Antiproteolytic Action of Orally Delivered Insulin Using pH-Responsive Hydrogels in a Rat Burn Model 1

Subcutaneously delivered small doses of insulin has shown beneficial effects on burn injury-induced muscle wasting and wound healing. To improve the method of insulin treatment for clinical settings, this study investigated the effect of insulin delivered orally using pH-responsive poly(methacrylic-g-ethylene glycol) (P(MAA-g-EG)) hydrogels in a 20% total burn surface area rat burn injury model. P(MAA-g-EG) were synthesized in-house and insulin release characteristics were performed in vitro.
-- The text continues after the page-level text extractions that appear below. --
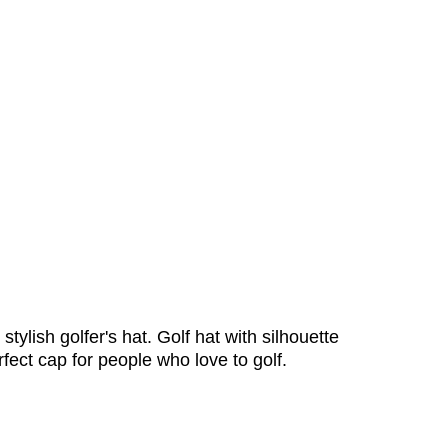
stylish golfer's hat. Golf hat with silhouette
erfect cap for people who love to golf.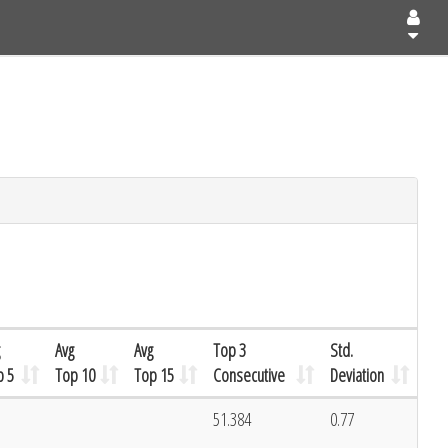
Avg
Avg
Top 3
Std.
p 5
Top 10
Top 15
Consecutive
Deviation
51.384
0.77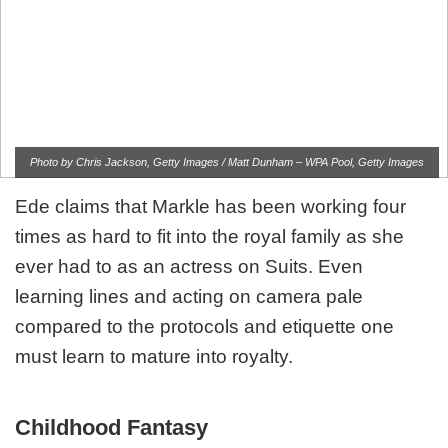
Photo by Chris Jackson, Getty Images / Matt Dunham – WPA Pool, Getty Images
Ede claims that Markle has been working four
times as hard to fit into the royal family as she
ever had to as an actress on Suits. Even
learning lines and acting on camera pale
compared to the protocols and etiquette one
must learn to mature into royalty.
Childhood Fantasy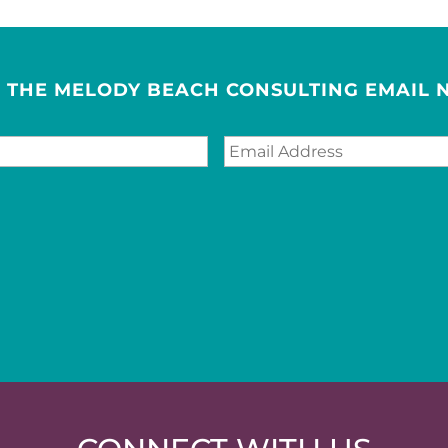
R THE MELODY BEACH CONSULTING EMAIL 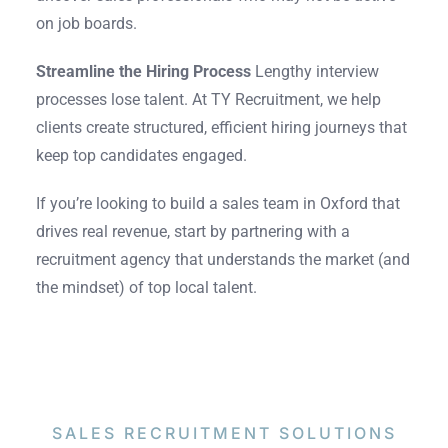
on job boards.
Streamline the Hiring Process
Lengthy interview
processes lose talent. At TY Recruitment, we help
clients create structured, efficient hiring journeys that
keep top candidates engaged.
If you’re looking to build a sales team in Oxford that
drives real revenue, start by partnering with a
recruitment agency that understands the market (and
the mindset) of top local talent.
SALES RECRUITMENT
SOLUTIONS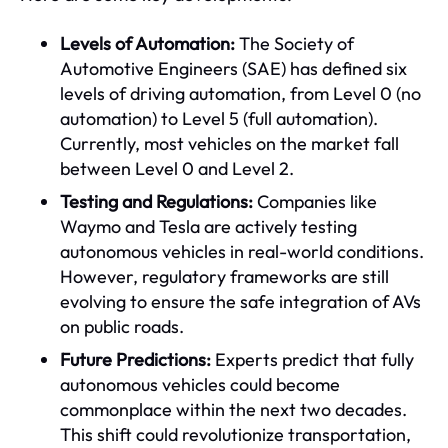
Levels of Automation:
The Society of
Automotive Engineers (SAE) has defined six
levels of driving automation, from Level 0 (no
automation) to Level 5 (full automation).
Currently, most vehicles on the market fall
between Level 0 and Level 2.
Testing and Regulations:
Companies like
Waymo and Tesla are actively testing
autonomous vehicles in real-world conditions.
However, regulatory frameworks are still
evolving to ensure the safe integration of AVs
on public roads.
Future Predictions:
Experts predict that fully
autonomous vehicles could become
commonplace within the next two decades.
This shift could revolutionize transportation,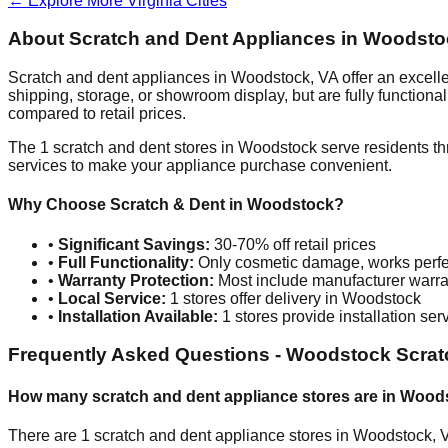
← Explore More
Virginia
Cities
About Scratch and Dent Appliances in
Woodsto
Scratch and dent appliances in
Woodstock
,
VA
offer an excell
shipping, storage, or showroom display, but are fully function
compared to retail prices.
The
1
scratch and dent stores in
Woodstock
serve residents th
services to make your appliance purchase convenient.
Why Choose Scratch & Dent in
Woodstock
?
•
Significant Savings:
30-70% off retail prices
•
Full Functionality:
Only cosmetic damage, works perfe
•
Warranty Protection:
Most include manufacturer warra
•
Local Service:
1
stores offer delivery in
Woodstock
•
Installation Available:
1
stores provide installation ser
Frequently Asked Questions -
Woodstock
Scrat
How many scratch and dent appliance stores are in
Wood
There are
1
scratch and dent appliance stores in
Woodstock
,
V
Young rats weighing 80–150 g were subjected to 15–20% total body surface area burn injury and treated with insulin-containing hydrogels enclosed in gelatin capsules for 3 days. The dosage was adjusted to match 0.25 U (day 1), 0.5U (day 2), and 1.0 U (day 3) per 100 grams of body weight. All animals were housed in metabolic cages and their physical activity, body weight, food consumption, water uptake, circulating glucose levels, and urinary tyrosine content were monitored for 4 to 15 days after burn. Results show that the orally delivered insulin restored the body weight of burned rats and influenced wound healing, similar to subcutaneous delivery. Measured glucose levels showed significantly less perturbation, suggesting the possibility of increasing the dosage. In conclusion, muscle wasting can be significantly inhibited by the oral administration of insulin using pH-responsive hydrogels.